If your algorithm works, in the report you should find some results similar to this:

image

Figure 1: Visualization of the optimal value function and policy for a 5x5 example.

On the left the Value function is visualized as a heatmap. On the right you can see the map with the original cells and the corresponding optimal policy (arrows for movement actions, X for the ABANDON action).

Help for modeling the MDP

Correctly modeling the MDP is crucial for the success of your algorithms. To help you with this, we provide you with the admissible action set, the ground truth transition probabilities and rewards for selected cells of the 5x5 example above. You can use these to validate your implementation.

The coordinates of the cells are given in the format (row, column) starting from the top left corner of the grid. All axes are 0-indexed.

Admissible action set

Note: The admissible action set is only given for a selection of states.

<current state>: [list of admissible actions]

- (0, 2): [SOUTH, ABANDON]  
- (1, 2): [WEST,EAST ,NORTH, SOUTH, ABANDON]
- (1, 1): [SOUTH, EAST, ABANDON]
- (3, 3): [WEST, NORTH, ABANDON]

Ground truth transition probabilities and rewards

Note: The ground truths are only given for a selection of state-action pairs.

(<current state>, <action>): (<next state>, <probability>, <reward>)

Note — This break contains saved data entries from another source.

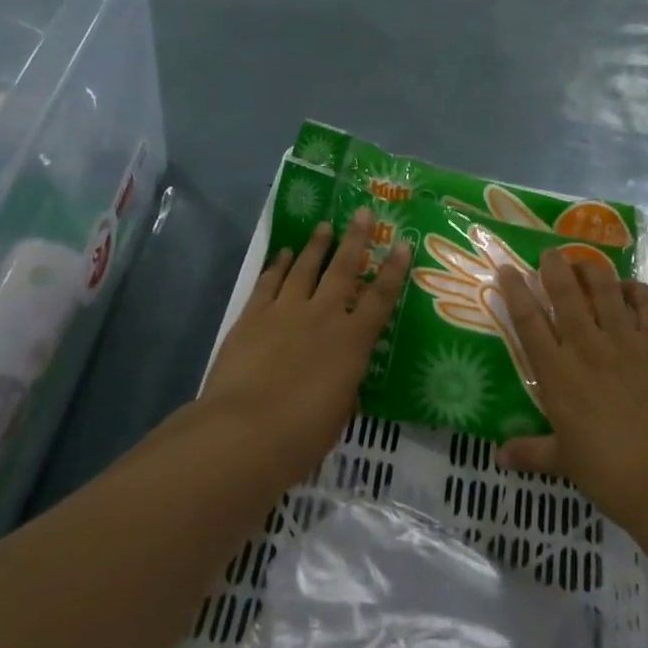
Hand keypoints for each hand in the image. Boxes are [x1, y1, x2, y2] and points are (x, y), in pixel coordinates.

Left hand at [201, 207, 410, 480]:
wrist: (244, 432)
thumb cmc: (302, 435)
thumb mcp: (339, 411)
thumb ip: (344, 383)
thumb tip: (343, 372)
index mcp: (352, 342)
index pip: (380, 298)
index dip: (394, 271)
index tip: (403, 244)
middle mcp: (323, 316)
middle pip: (343, 268)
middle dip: (356, 238)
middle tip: (363, 212)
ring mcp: (286, 311)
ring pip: (306, 267)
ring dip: (317, 245)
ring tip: (325, 226)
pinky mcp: (253, 315)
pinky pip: (270, 281)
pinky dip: (280, 264)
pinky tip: (286, 253)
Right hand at [495, 249, 647, 531]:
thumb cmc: (610, 472)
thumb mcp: (564, 461)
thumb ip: (530, 451)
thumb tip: (498, 456)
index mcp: (558, 374)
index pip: (529, 321)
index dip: (515, 291)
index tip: (506, 269)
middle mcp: (587, 347)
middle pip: (565, 293)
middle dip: (554, 266)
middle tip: (549, 253)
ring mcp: (626, 342)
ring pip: (605, 289)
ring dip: (591, 269)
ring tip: (584, 261)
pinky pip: (647, 304)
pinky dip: (636, 289)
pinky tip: (629, 287)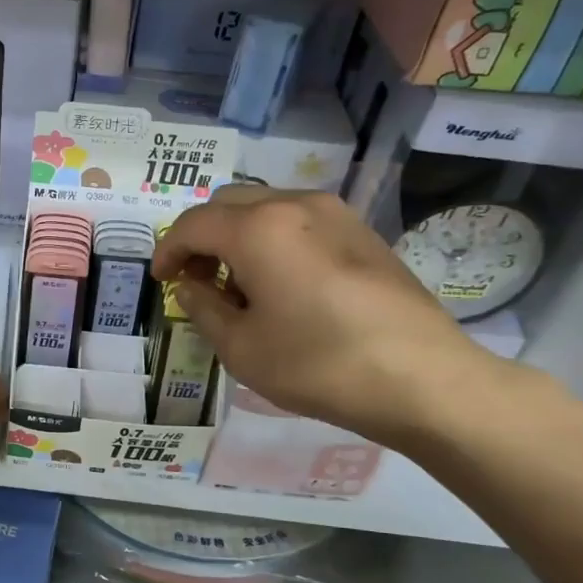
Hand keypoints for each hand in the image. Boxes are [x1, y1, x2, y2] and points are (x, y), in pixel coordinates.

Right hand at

- ((0, 2), SOUTH):   ((1, 2), 0.75, -1), ((2, 2), 0.25, -11)
- ((0, 2), ABANDON): ((2, 2), 1.0, -10)
- ((1, 2), WEST):    ((3, 1), 0.25, -1), ((1, 1), 0.25, -1), ((2, 3), 0.25, -1), ((0, 2), 0.0833, -1), ((2, 2), 0.0833, -1), ((1, 3), 0.0833, -1)
- ((1, 1), SOUTH):   ((1, 2), 0.0833, -1), ((2, 1), 0.75, -1), ((2, 2), 0.1667, -11)
- ((3, 3), WEST):    ((3, 1), 0.02778, -2), ((1, 1), 0.02778, -2), ((2, 3), 0.02778, -2), ((2, 2), 0.21667, -12), ((3, 2), 0.5, -2), ((3, 3), 0.2, -2)

Test cases and performance criteria

The algorithms are going to be tested on different MDPs, each containing randomly located queries (start & goal cells). You will be able to test your algorithms on some test cases with given solution, the outputted Policy and ValueFunc will be compared to the solution. After running the exercise, you will find the reports in out/04/ for each test case. There you will be able to visualize the MDPs, your output and the expected solution. These test cases are not graded but serve as a guideline for how the exercise will be graded overall.

The final evaluation will combine the following metrics: ratio of completed cases, average policy_accuracy, average value_func_R2, and average solve_time:

The final score will be computed as follows: $score = \frac{N_{completed}}{N} \cdot (\frac{policy_accuracy + value_func_R2}{2} - 0.0025 \cdot solve_time)$

In the report you will find the average of each metric for all the test cases (perf_result), value iteration test cases (value_iteration) and policy iteration test cases (policy_iteration). The score is calculated based on all the test cases (perf_result).

Update your repo and run exercise

Make sure to update your repo before running the exercise. Please refer to Hello World for instructions.